▶ [RECORDS FOR PROCESSING]
━━━
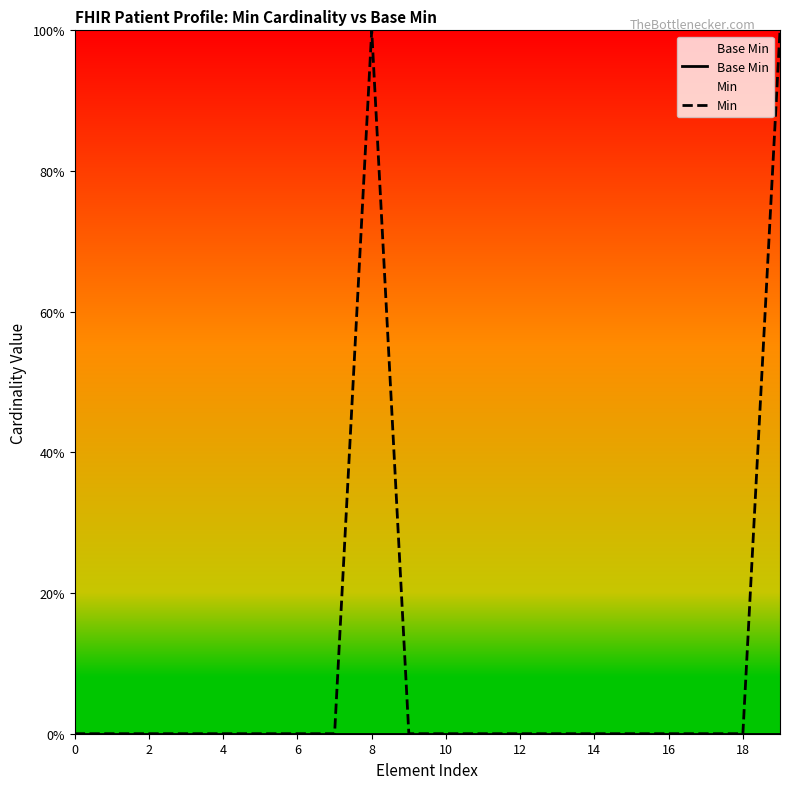

Rank the series by their average value, from lowest to highest.

Base Min, Min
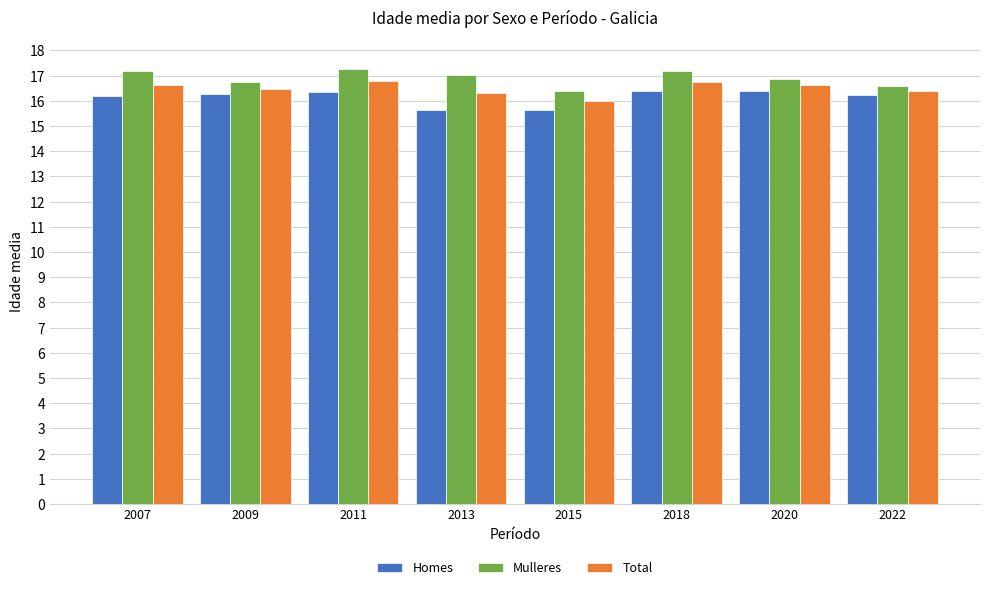

What is the average value of the Homes series?

16.1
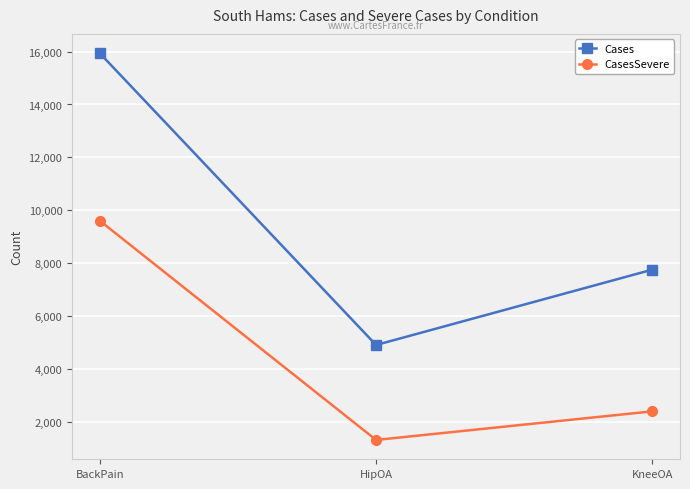

Is the value of Cases at HipOA greater than the value of CasesSevere at BackPain?

No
━━━
▶ [WHAT YOU WILL DO]
Reproduce every item above word for word, leaving out the pictures.

▶ [EXERCISE SOLUTION]
Rank the series by their average value, from lowest to highest.

Base Min, Min

What is the average value of the Homes series?

16.1

Is the value of Cases at HipOA greater than the value of CasesSevere at BackPain?

No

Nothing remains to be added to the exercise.